▸ **Esercizio a**
Trascriva tali e quali le righe delle voci, a partire dall'inizio delle voci e fino alla riga contenente "elevation (m): 1500", inclusa. Escluda le immagini dalla risposta.
**** Estratto
Il decreto del ministro italiano delle finanze Giulio Tremonti ha suscitato l'interesse di altri paesi europei e perfino della Svizzera Keystone Archive

Dopo il successo dello "scudo" italiano, altri paesi europei stanno pensando ad un'amnistia fiscale per i patrimoni "fuggiti" all'estero. Ci si pensa perfino in Svizzera.

Anche nella Confederazione, ingenti capitali sono stati sottratti al fisco negli ultimi 30 anni.

Pur sollevando anche scetticismo e critiche, il provvedimento adottato dal governo italiano per rimpatriare i fondi trasferiti all’estero ha riscosso un risultato tutt’altro che indifferente. Il decreto lanciato dal ministro delle finanze, Giulio Tremonti, avrebbe permesso di far ritornare in Italia oltre 50 miliardi di euro.

Il successo di questa operazione ha sollevato la curiosità e l’interesse di altri paesi europei, a cominciare dalla Germania e dalla Gran Bretagna. Il modello italiano potrebbe fare scuola, dal momento che l’evasione fiscale non risparmia nessuno Stato.

Ci si pensa addirittura in Svizzera, il paese più colpito dallo scudo fiscale italiano: circa 30 miliardi di euro avrebbero lasciato le banche svizzere. Una perdita che non ha messo in crisi la piazza finanziaria elvetica, ma ha comunque lasciato il segno, soprattutto nel Canton Ticino.
********
**** Dati forniti
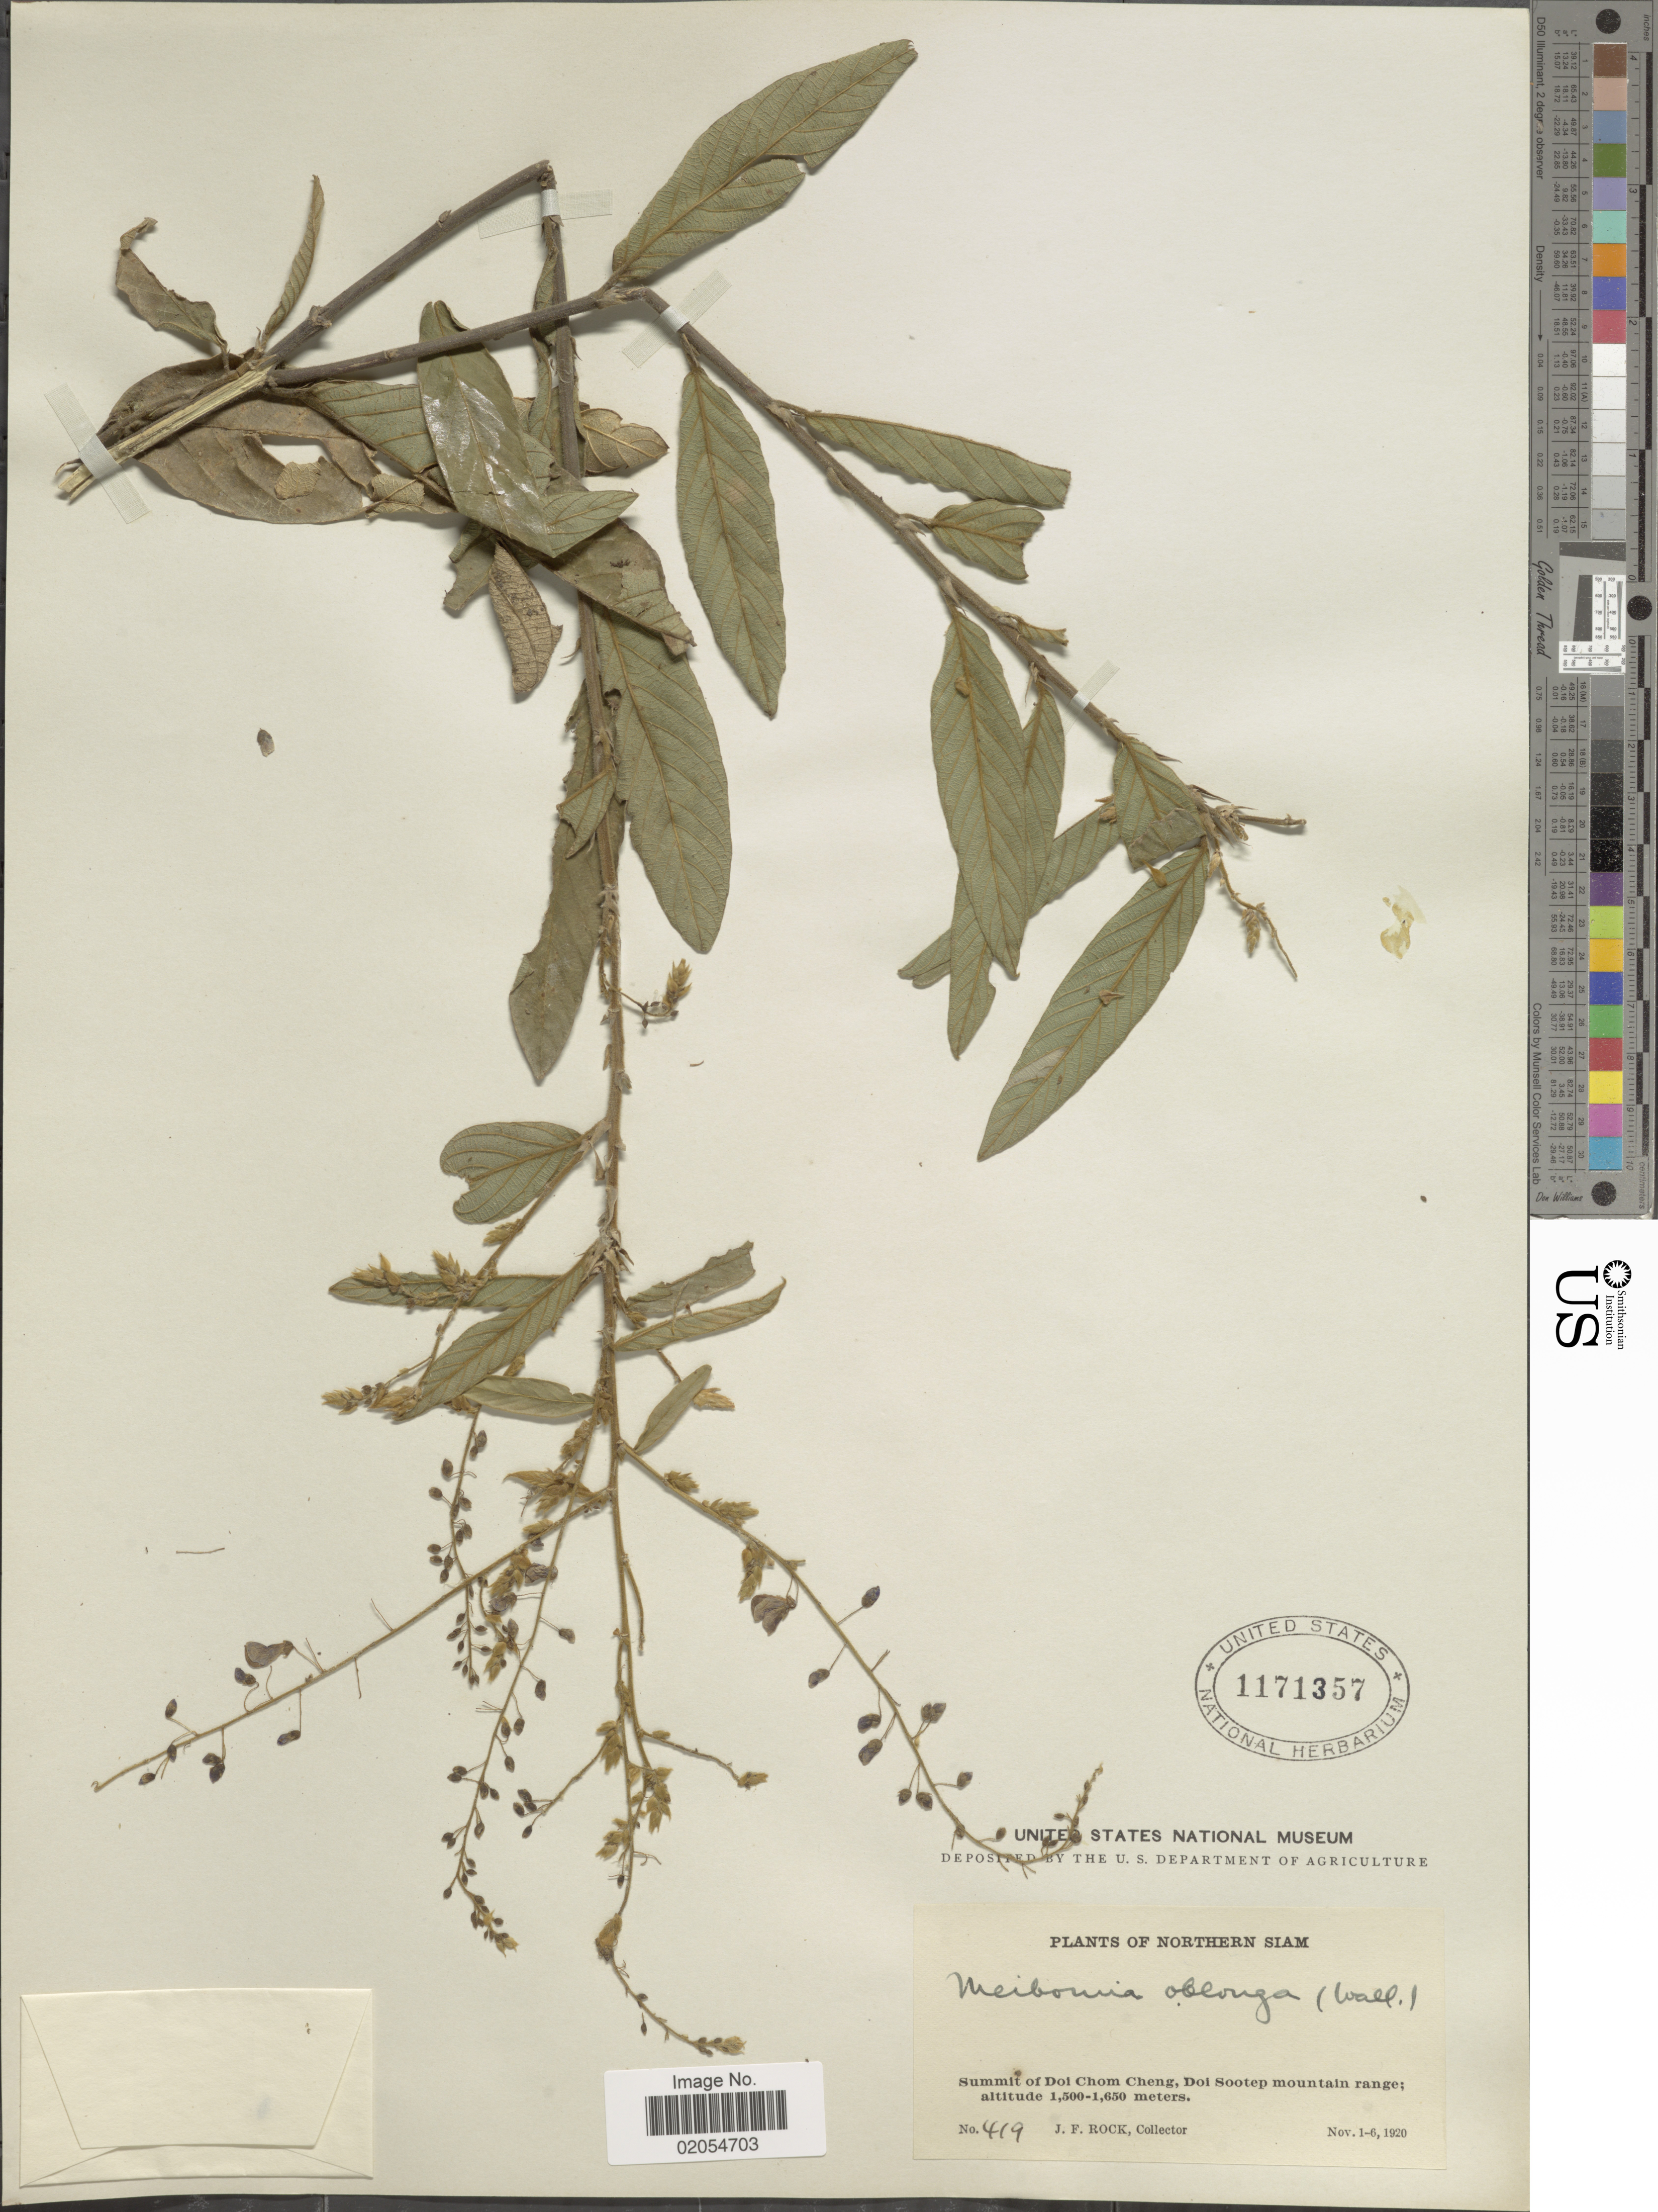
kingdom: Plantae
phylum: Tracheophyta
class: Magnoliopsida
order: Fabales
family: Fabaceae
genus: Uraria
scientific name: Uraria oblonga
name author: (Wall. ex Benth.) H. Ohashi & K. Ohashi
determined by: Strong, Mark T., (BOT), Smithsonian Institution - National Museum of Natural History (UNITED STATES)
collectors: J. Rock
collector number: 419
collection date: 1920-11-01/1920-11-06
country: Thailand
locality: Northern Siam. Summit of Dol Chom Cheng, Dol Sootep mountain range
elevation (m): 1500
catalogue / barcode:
********
▸ **Esercizio b**
Elenchi tutti i paesi citati per nome nell'estratto sullo scudo fiscale.

▸ **Risultato a**
kingdom: Plantae
phylum: Tracheophyta
class: Magnoliopsida
order: Fabales
family: Fabaceae
genus: Uraria
scientific name: Uraria oblonga
name author: (Wall. ex Benth.) H. Ohashi & K. Ohashi
determined by: Strong, Mark T., (BOT), Smithsonian Institution - National Museum of Natural History (UNITED STATES)
collectors: J. Rock
collector number: 419
collection date: 1920-11-01/1920-11-06
country: Thailand
locality: Northern Siam. Summit of Dol Chom Cheng, Dol Sootep mountain range
elevation (m): 1500

▸ **Risultato b**
Italia, Germania, Gran Bretagna, Svizzera